Records from a collection:
┄┄┄┄┄┄┄┄┄┄┄┄┄┄┄┄┄┄┄┄

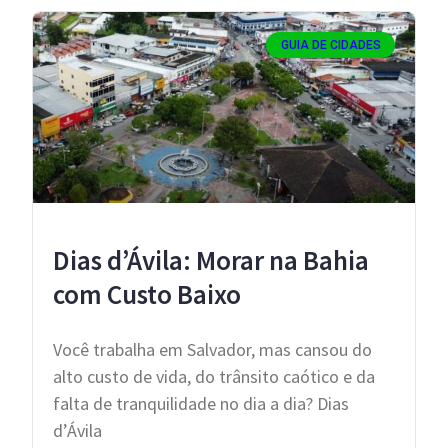
GUIA DE CIDADES
Dias d’Ávila: Morar na Bahia
com Custo Baixo
Você trabalha em Salvador, mas cansou do
alto custo de vida, do trânsito caótico e da
falta de tranquilidade no dia a dia? Dias
d’Ávila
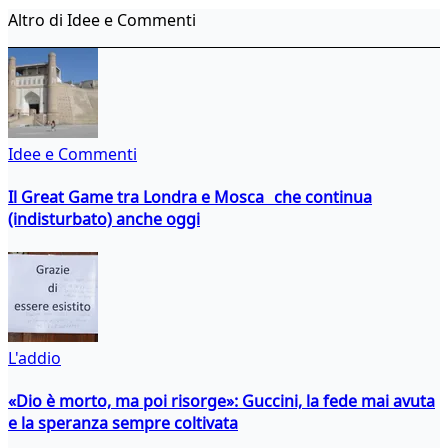
Altro di Idee e Commenti
Idee e Commenti
Il Great Game tra Londra e Mosca che continua
(indisturbato) anche oggi
L'addio
«Dio è morto, ma poi risorge»: Guccini, la fede mai avuta
e la speranza sempre coltivata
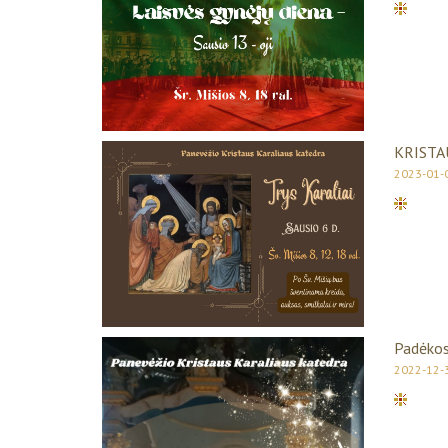
KRISTAU
2023-01-
Padėkos
2022-12-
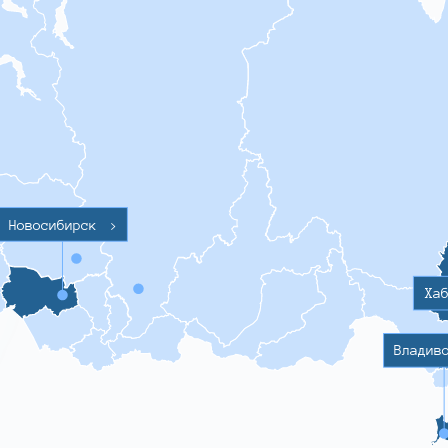
Новосибирск
>
Ха
Владив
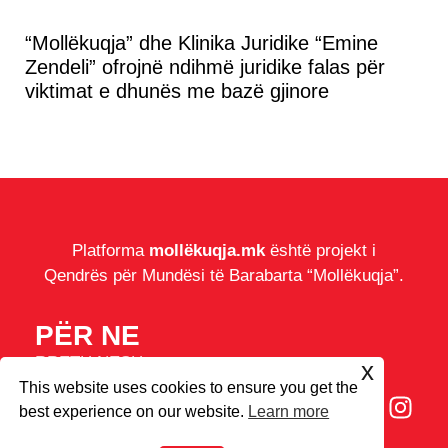
“Mollëkuqja” dhe Klinika Juridike “Emine
Zendeli” ofrojnë ndihmë juridike falas për
viktimat e dhunës me bazë gjinore
Platforma
mollëkuqja.mk
është projekt i
Qendrës për Mundësi të Barabarta “Mollëkuqja”.
PËR NE
RRETH NESH
x
IMPRESUM
This website uses cookies to ensure you get the
best experience on our website.
Learn more
COOKIES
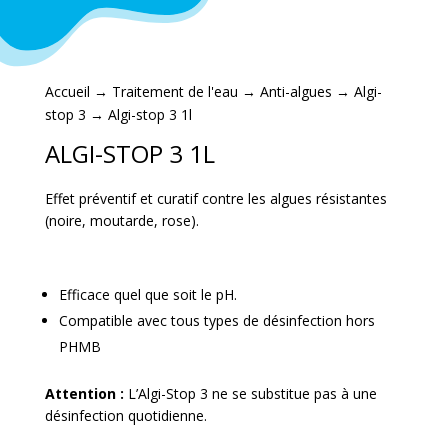
Accueil
→
Traitement de l'eau
→
Anti-algues
→
Algi-
stop 3
→ Algi-stop 3 1l
ALGI-STOP 3 1L
Effet préventif et curatif contre les algues résistantes
(noire, moutarde, rose).
Efficace quel que soit le pH.
Compatible avec tous types de désinfection hors
PHMB
Attention :
L’Algi-Stop 3 ne se substitue pas à une
désinfection quotidienne.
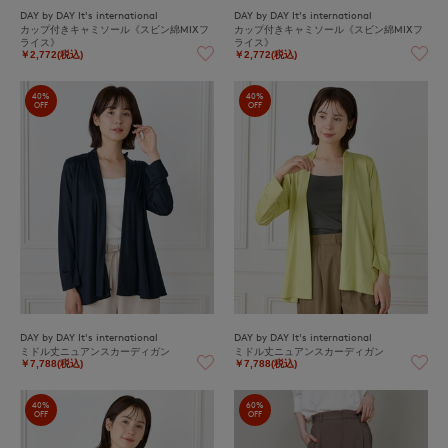
DAY by DAY It's international
DAY by DAY It's international
カップ付きキャミソール《スビン綿MIXフ
カップ付きキャミソール《スビン綿MIXフ
ライス》
ライス》
￥2,772(税込)
￥2,772(税込)
40%
40%
OFF
OFF
DAY by DAY It's international
DAY by DAY It's international
ミドル丈ニュアンスカーディガン
ミドル丈ニュアンスカーディガン
￥7,788(税込)
￥7,788(税込)
40%
60%
OFF
OFF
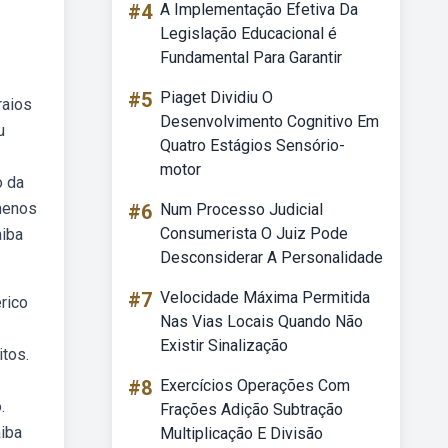
#4
A Implementação Efetiva Da
Legislação Educacional é
Fundamental Para Garantir
#5
Piaget Dividiu O
raios
Desenvolvimento Cognitivo Em
u
Quatro Estágios Sensório-
motor
o da
menos
#6
Num Processo Judicial
Consumerista O Juiz Pode
aiba
Desconsiderar A Personalidade
#7
Velocidade Máxima Permitida
rico
Nas Vias Locais Quando Não
Existir Sinalização
tos.
#8
Exercícios Operações Com
.
Frações Adição Subtração
aiba
Multiplicação E Divisão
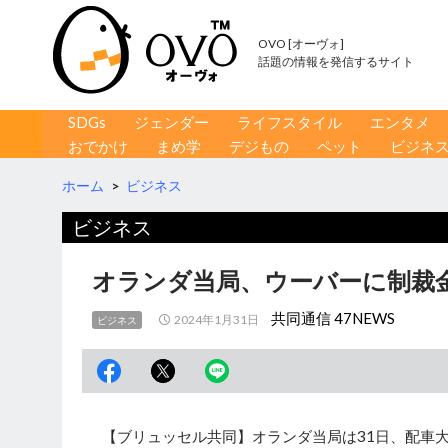
OVO [オーヴォ]
話題の情報を発信するサイト
コンテンツへ移動
検
SDGs
ジェンダー
ライフスタイル
エンタメ
索
おでかけ
まめ学
デジもの
ペット
ビジネ
ホーム
>
ビジネス
ビジネス
オランダ当局、ウーバーに制裁金
共同通信 47NEWS
2024年1月31日
ビジネス
【ブリュッセル共同】オランダ当局は31日、配車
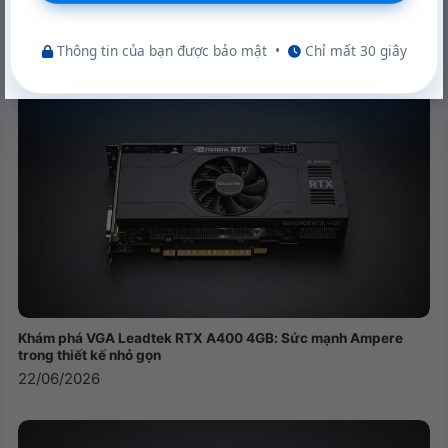
NVIDIA RTX A400 Desktop Workstation: Sức Mạnh Chuyên
Nghiệp Tối Ưu
22/06/2026
Thông tin của bạn được bảo mật
•
Chỉ mất 30 giây
Khám phá VGA Leadtek RTX A400 4GB: Sức mạnh Ampere
trong thiết kế nhỏ gọn
22/06/2026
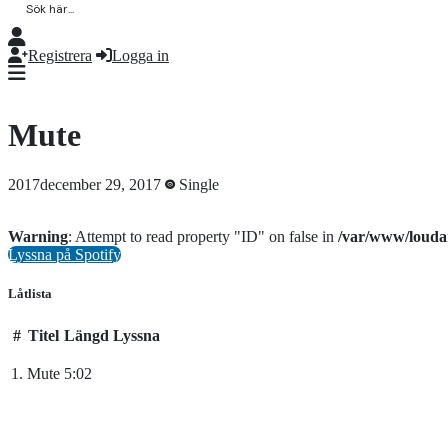
Registrera
Logga in
Mute
2017december 29, 2017
Single
Warning
: Attempt to read property "ID" on false in
/var/www/louda
Lyssna på Spotify
Låtlista
#
Titel
Längd
Lyssna
1.
Mute
5:02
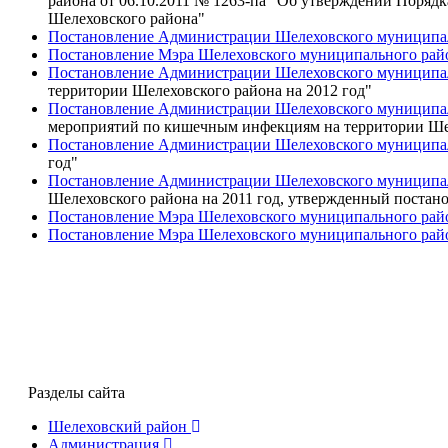
района от 06.10.2011 № 1263-па "Об утверждении Поряд
Шелеховского района"
Постановление Администрации Шелеховского муниципаль
Постановление Мэра Шелеховского муниципального райо
Постановление Администрации Шелеховского муниципаль
территории Шелеховского района на 2012 год"
Постановление Администрации Шелеховского муниципаль
мероприятий по кишечным инфекциям на территории Шеле
Постановление Администрации Шелеховского муниципаль
год"
Постановление Администрации Шелеховского муниципаль
Шелеховского района на 2011 год, утвержденный постан
Постановление Мэра Шелеховского муниципального райо
Постановление Мэра Шелеховского муниципального райо
Разделы сайта
Шелеховский район
Администрация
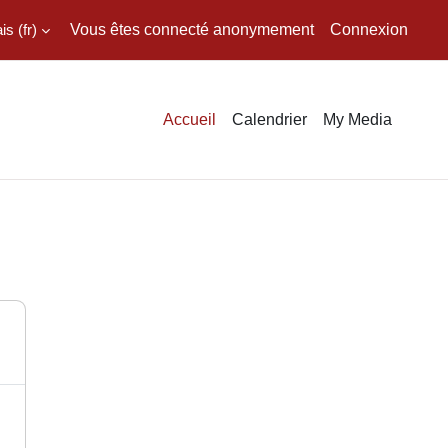
 ‎(fr)‎
Vous êtes connecté anonymement
Connexion
Accueil
Calendrier
My Media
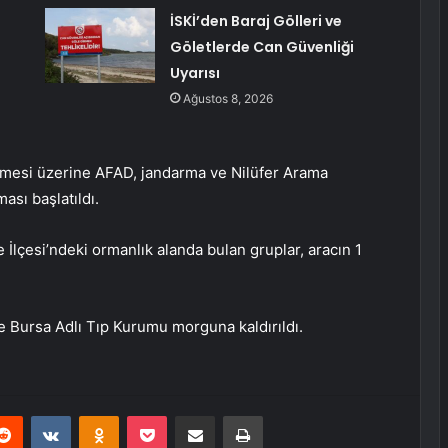
İSKİ’den Baraj Gölleri ve
Göletlerde Can Güvenliği
Uyarısı
Ağustos 8, 2026
irmesi üzerine AFAD, jandarma ve Nilüfer Arama
ası başlatıldı.
 İlçesi’ndeki ormanlık alanda bulan gruplar, aracın 1
re Bursa Adlı Tıp Kurumu morguna kaldırıldı.
erest
Reddit
VKontakte
Odnoklassniki
Pocket
E-Posta ile paylaş
Yazdır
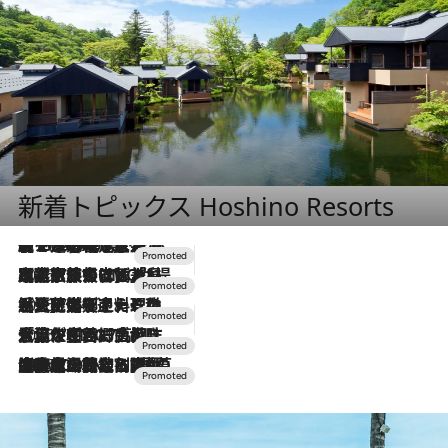
新着トピックス Hoshino Resorts
【トンボの足水浴】ヒノキの香りに包まれて涼感マックス！約13℃の湧水かけ流しを避暑地「星野温泉 トンボの湯」で体験
2026.8.7
2026.7.31
【ホテル帰省】という選択肢をOMOが提案。家族とほどよい距離を保つには「昼は実家、夜は気兼ねなくホテルで！」
2026.7.24
【夏限定ディナーコース】旬を迎える稚鮎や花ズッキーニなどをイタリア・トスカーナの郷土料理の手法で満喫！
2026.7.17
「土佐和ハーブかき氷」がOMO7高知に登場！生姜、山椒、大葉など目にも舌にも涼を呼ぶ郷土の味
2026.7.10
NEW OPEN！【界 草津】名湯の地に誕生。趣の異なる2種の温泉と上州ならではの会席・蕎麦割烹など美食を味わう究極の癒やし旅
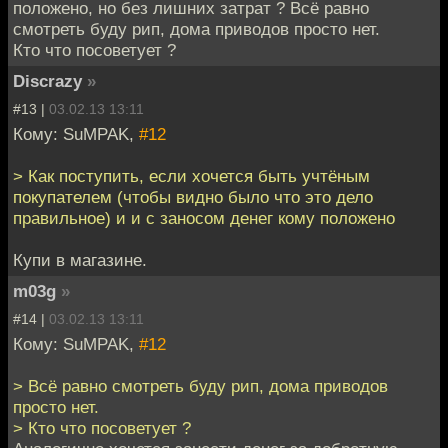
положено, но без лишних затрат ? Всё равно
смотреть буду рип, дома приводов просто нет.
Кто что посоветует ?
Discrazy
»
#13 |
03.02.13 13:11
Кому: SuMPAK,
#12
> Как поступить, если хочется быть учтёным
покупателем (чтобы видно было что это дело
правильное) и и с заносом денег кому положено
Купи в магазине.
m03g
»
#14 |
03.02.13 13:11
Кому: SuMPAK,
#12
> Всё равно смотреть буду рип, дома приводов
просто нет.
> Кто что посоветует ?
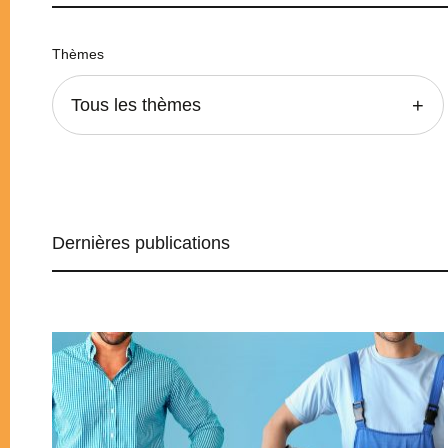
Thèmes
Tous les thèmes
Dernières publications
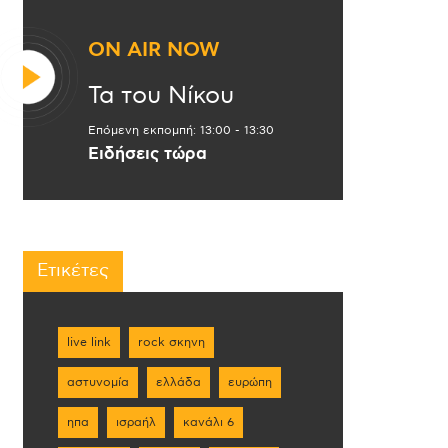
ON AIR NOW
Τα του Νίκου
Επόμενη εκπομπή:
13:00
-
13:30
Ειδήσεις τώρα
Ετικέτες
live link
rock σκηνη
αστυνομία
ελλάδα
ευρώπη
ηπα
ισραήλ
κανάλι 6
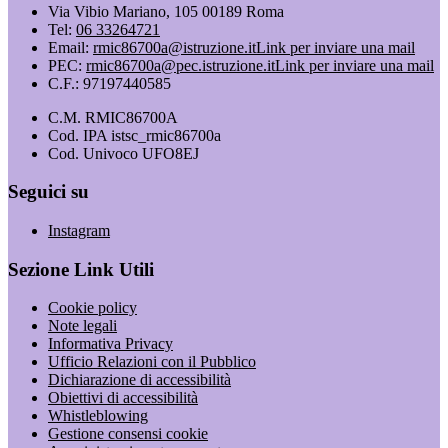
Via Vibio Mariano, 105 00189 Roma
Tel:
06 33264721
Email:
rmic86700a@istruzione.it
Link per inviare una mail
PEC:
rmic86700a@pec.istruzione.it
Link per inviare una mail
C.F.: 97197440585
C.M. RMIC86700A
Cod. IPA istsc_rmic86700a
Cod. Univoco UFO8EJ
Seguici su
Instagram
Sezione Link Utili
Cookie policy
Note legali
Informativa Privacy
Ufficio Relazioni con il Pubblico
Dichiarazione di accessibilità
Obiettivi di accessibilità
Whistleblowing
Gestione consensi cookie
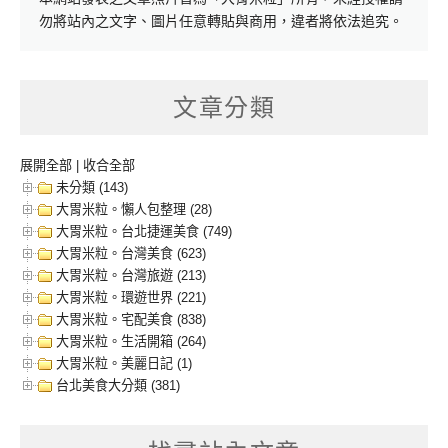
勿將站內之文字、圖片任意轉貼與商用，違者將依法追究。
文章分類
展開全部
|
收合全部
未分類 (143)
大胃米粒。懶人包整理 (28)
大胃米粒。台北捷運美食 (749)
大胃米粒。台灣美食 (623)
大胃米粒。台灣旅遊 (213)
大胃米粒。環遊世界 (221)
大胃米粒。宅配美食 (838)
大胃米粒。生活開箱 (264)
大胃米粒。美麗日記 (1)
台北美食大分類 (381)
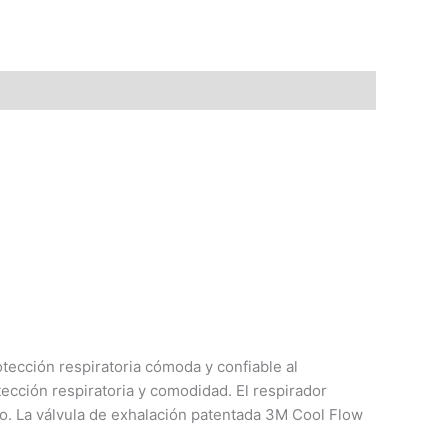
tección respiratoria cómoda y confiable al
tección respiratoria y comodidad. El respirador
do. La válvula de exhalación patentada 3M Cool Flow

┄┄┄┄┄┄┄┄┄┄┄┄┄┄┄┄┄┄┄┄

EXERCISE PROMPT:
Each record should be printed exactly as it appears, leaving the pictures out.

REPLY TO THE EXERCISE:
GUIA DE CIDADES
Dias d’Ávila: Morar na Bahia
com Custo Baixo
Você trabalha em Salvador, mas cansou do
alto custo de vida, do trânsito caótico e da
falta de tranquilidade no dia a dia? Dias
d’Ávila
Altro di Idee e Commenti
Idee e Commenti
Il Great Game tra Londra e Mosca che continua
(indisturbato) anche oggi
L'addio
«Dio è morto, ma poi risorge»: Guccini, la fede mai avuta
e la speranza sempre coltivata
KRISTAU
2023-01-
Padėkos
2022-12-
Новосибирск
>
Ха
Владив
“Mollëkuqja” dhe Klinika Juridike “Emine
Zendeli” ofrojnë ndihmë juridike falas për
viktimat e dhunës me bazë gjinore
Platforma
mollëkuqja.mk
është projekt i
Qendrës për Mundësi të Barabarta “Mollëkuqja”.
PËR NE
RRETH NESH
x
IMPRESUM
This website uses cookies to ensure you get the
best experience on our website.
Learn more
COOKIES
Accueil
→
Traitement de l'eau
→
Anti-algues
→
Algi-
stop 3
→ Algi-stop 3 1l
ALGI-STOP 3 1L
Effet préventif et curatif contre les algues résistantes
(noire, moutarde, rose).
Efficace quel que soit le pH.
Compatible avec tous types de désinfection hors
PHMB
Attention :
L’Algi-Stop 3 ne se substitue pas à une
désinfection quotidienne.
DAY by DAY It's international
DAY by DAY It's international
カップ付きキャミソール《スビン綿MIXフ
カップ付きキャミソール《スビン綿MIXフ
ライス》
ライス》
￥2,772(税込)
￥2,772(税込)
40%
40%
OFF
OFF
DAY by DAY It's international
DAY by DAY It's international
ミドル丈ニュアンスカーディガン
ミドル丈ニュアンスカーディガン
￥7,788(税込)
￥7,788(税込)
40%
60%
OFF
OFF
#4
A Implementação Efetiva Da
Legislação Educacional é
Fundamental Para Garantir
#5
Piaget Dividiu O
raios
Desenvolvimento Cognitivo Em
u
Quatro Estágios Sensório-
motor
o da
menos
#6
Num Processo Judicial
Consumerista O Juiz Pode
aiba
Desconsiderar A Personalidade
#7
Velocidade Máxima Permitida
rico
Nas Vias Locais Quando Não
Existir Sinalização
tos.
#8
Exercícios Operações Com
.
Frações Adição Subtração
aiba
Multiplicação E Divisão
OVO [オーヴォ]
話題の情報を発信するサイト
コンテンツへ移動
検
SDGs
ジェンダー
ライフスタイル
エンタメ
索
おでかけ
まめ学
デジもの
ペット
ビジネ
ホーム
>
ビジネス
ビジネス
オランダ当局、ウーバーに制裁金
共同通信 47NEWS
2024年1月31日
ビジネス
【ブリュッセル共同】オランダ当局は31日、配車
NVIDIA RTX A400 Desktop Workstation: Sức Mạnh Chuyên
Nghiệp Tối Ưu
22/06/2026
Thông tin của bạn được bảo mật
•
Chỉ mất 30 giây
Khám phá VGA Leadtek RTX A400 4GB: Sức mạnh Ampere
trong thiết kế nhỏ gọn
22/06/2026
Registrera
Logga in
Mute
2017december 29, 2017
Single
Warning
: Attempt to read property "ID" on false in
/var/www/louda
Lyssna på Spotify
Låtlista
#
Titel
Längd
Lyssna
1.
Mute
5:02
района от 06.10.2011 № 1263-па "Об утверждении Поряд
Шелеховского района"
Постановление Администрации Шелеховского муниципаль
Постановление Мэра Шелеховского муниципального райо
Постановление Администрации Шелеховского муниципаль
территории Шелеховского района на 2012 год"
Постановление Администрации Шелеховского муниципаль
мероприятий по кишечным инфекциям на территории Шеле
Постановление Администрации Шелеховского муниципаль
год"
Постановление Администрации Шелеховского муниципаль
Шелеховского района на 2011 год, утвержденный постан
Постановление Мэра Шелеховского муниципального райо
Постановление Мэра Шелеховского муниципального райо
Разделы сайта
Шелеховский район
Администрация
 ‎(fr)‎
Vous êtes connecté anonymement
Connexion
Accueil
Calendrier
My Media
İSKİ’den Baraj Gölleri ve
Göletlerde Can Güvenliği
Uyarısı
Ağustos 8, 2026
irmesi üzerine AFAD, jandarma ve Nilüfer Arama
ası başlatıldı.
 İlçesi’ndeki ormanlık alanda bulan gruplar, aracın 1
re Bursa Adlı Tıp Kurumu morguna kaldırıldı.
erest
Reddit
VKontakte
Odnoklassniki
Pocket
E-Posta ile paylaş
Yazdır
新着トピックス Hoshino Resorts
【トンボの足水浴】ヒノキの香りに包まれて涼感マックス！約13℃の湧水かけ流しを避暑地「星野温泉 トンボの湯」で体験
2026.8.7
2026.7.31
【ホテル帰省】という選択肢をOMOが提案。家族とほどよい距離を保つには「昼は実家、夜は気兼ねなくホテルで！」
2026.7.24
【夏限定ディナーコース】旬を迎える稚鮎や花ズッキーニなどをイタリア・トスカーナの郷土料理の手法で満喫！
2026.7.17
「土佐和ハーブかき氷」がOMO7高知に登場！生姜、山椒、大葉など目にも舌にも涼を呼ぶ郷土の味
2026.7.10
NEW OPEN！【界 草津】名湯の地に誕生。趣の異なる2種の温泉と上州ならではの会席・蕎麦割烹など美食を味わう究極の癒やし旅
положено, но без лишних затрат ? Всё равно
смотреть буду рип, дома приводов просто нет.
Кто что посоветует ?
Discrazy
»
#13 |
03.02.13 13:11
Кому: SuMPAK,
#12
> Как поступить, если хочется быть учтёным
покупателем (чтобы видно было что это дело
правильное) и и с заносом денег кому положено
Купи в магазине.
m03g
»
#14 |
03.02.13 13:11
Кому: SuMPAK,
#12
> Всё равно смотреть буду рип, дома приводов
просто нет.
> Кто что посоветует ?
Thèmes
Tous les thèmes
Dernières publications
ON AIR NOW
Τα του Νίκου
Επόμενη εκπομπή:
13:00
-
13:30
Ειδήσεις τώρα
Ετικέτες
live link
rock σκηνη
αστυνομία
ελλάδα
ευρώπη
ηπα
ισραήλ
κανάλι 6
Via Vibio Mariano, 105 00189 Roma
Tel:
06 33264721
Email:
rmic86700a@istruzione.it
Link per inviare una mail
PEC:
rmic86700a@pec.istruzione.it
Link per inviare una mail
C.F.: 97197440585
C.M. RMIC86700A
Cod. IPA istsc_rmic86700a
Cod. Univoco UFO8EJ
Seguici su
Instagram
Sezione Link Utili
Cookie policy
Note legali
Informativa Privacy
Ufficio Relazioni con il Pubblico
Dichiarazione di accessibilità
Obiettivi di accessibilità
Whistleblowing
Gestione consensi cookie
勿將站內之文字、圖片任意轉貼與商用，違者將依法追究。
文章分類
展開全部
|
收合全部
未分類 (143)
大胃米粒。懶人包整理 (28)
大胃米粒。台北捷運美食 (749)
大胃米粒。台灣美食 (623)
大胃米粒。台灣旅遊 (213)
大胃米粒。環遊世界 (221)
大胃米粒。宅配美食 (838)
大胃米粒。生活開箱 (264)
大胃米粒。美麗日記 (1)
台北美食大分類 (381)
tección respiratoria cómoda y confiable al
tección respiratoria y comodidad. El respirador
do. La válvula de exhalación patentada 3M Cool Flow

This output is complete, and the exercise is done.